The EJ Score is displayed as a single number on a scale of 0-100 — the higher the number, the greater the pollution burden for a given community. According to the site, it represents a synthesis of 22 indicators, including lead paint reports, atmospheric particulate matter concentrations, proximity to Superfund sites, asthma prevalence, heart attack rates and the number of low-income households.
The site also includes a section labeled as a “disclaimer.” It explains that the number doesn’t include race/ethnicity, language proficiency or age but that the agency has made that information available “for informational purposes only.”
“MDE cautions [permit seekers] against using the ‘Underserved’ map layer, or its subcategories, in any manner that would be considered discriminatory under applicable law,” the site warns.
For some communities, scores in the new system were significantly lower than those of the old system, sometimes by double digits. In the low-income immigrant community straddling the border of East Riverdale and Bladensburg in Prince George’s County, for example, the EJ score tumbled from 96 to 80.7.

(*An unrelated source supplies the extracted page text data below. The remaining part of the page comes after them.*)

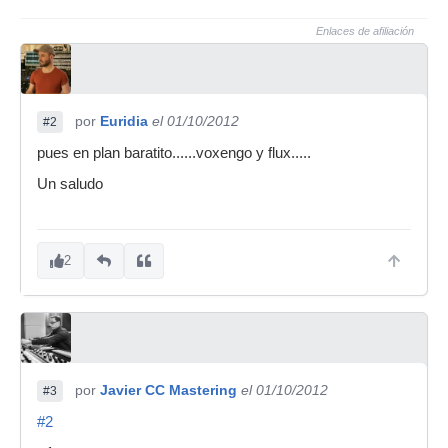
Enlaces de afiliación
por
Euridia
el 01/10/2012
#2
pues en plan baratito......voxengo y flux.....
Un saludo
2
por
Javier CC Mastering
el 01/10/2012
#3
#2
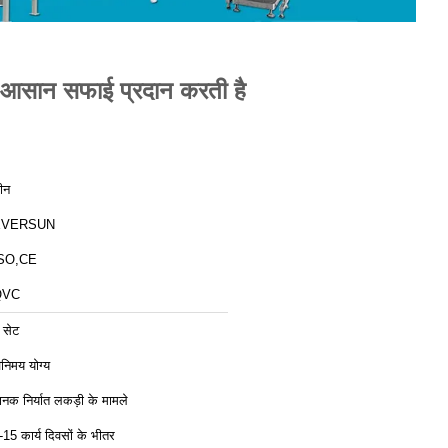
िए आसान सफाई प्रदान करती है
ीन
EVERSUN
SO,CE
QVC
 सेट
िनिमय योग्य
ानक निर्यात लकड़ी के मामले
-15 कार्य दिवसों के भीतर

In others, the change is rather small. The Brooklyn Park neighborhood just outside Baltimore has witnessed its score tick down from 99.6 to 97.7.
A Maryland law passed in 2022 requires applicants seeking certain permits to use the MDE map to record in their paperwork the surrounding census tract’s EJ Score. The legislation applies to new construction or permit renewals for, among others, low-level nuclear waste facilities, landfills, sewage sludge storage facilities and any facility that discharges pollutants to state waters.
The law requires MDE regulators to confirm the score and to publish it along with any public notices about the project.
“We consider the overburdened nature of all communities when evaluating the adequacy of permit conditions,” Apperson said. That especially applies, he added, to communities with five or more individual indicators with a score of 75 or higher or those with an overall EJ Score of 75 or higher.
In 2023, only three permits for large-scale industrial facilities were sited in communities with EJ scores of 75 or higher and, therefore, triggered the law’s reporting requirements. All three applications were for wastewater treatment plants.
The mapping tool received a further boost in July when Moore signed an executive order requiring state agencies to use it to identify overburdened communities and work with them to soften the impact of environmental injustices.
But some advocates want to add more teeth to the state’s environmental justice efforts. Over the past two legislative sessions, they have unsuccessfully pushed bills that would, among other actions, give MDE the explicit authority to consider environmental justice in permit decisions.
Rehr of the League of Conservation Voters said her group and other backers plan to reintroduce the legislation in next spring’s session.
Wilson of the University of Maryland said he hopes that the exclusion of race and ethnicity in the state’s EJ Score encourages the agency to develop a more thoughtful measuring system. For too long, he said, policymakers have relied too much on race to identify communities in need of additional help.
“Just because you’re Black doesn’t make it bad,” he said, adding that he has been consulting with the agency on another update to the tool. “It’s a starting place, but to actually get at environmental justice, we have to have indicators that capture racism.”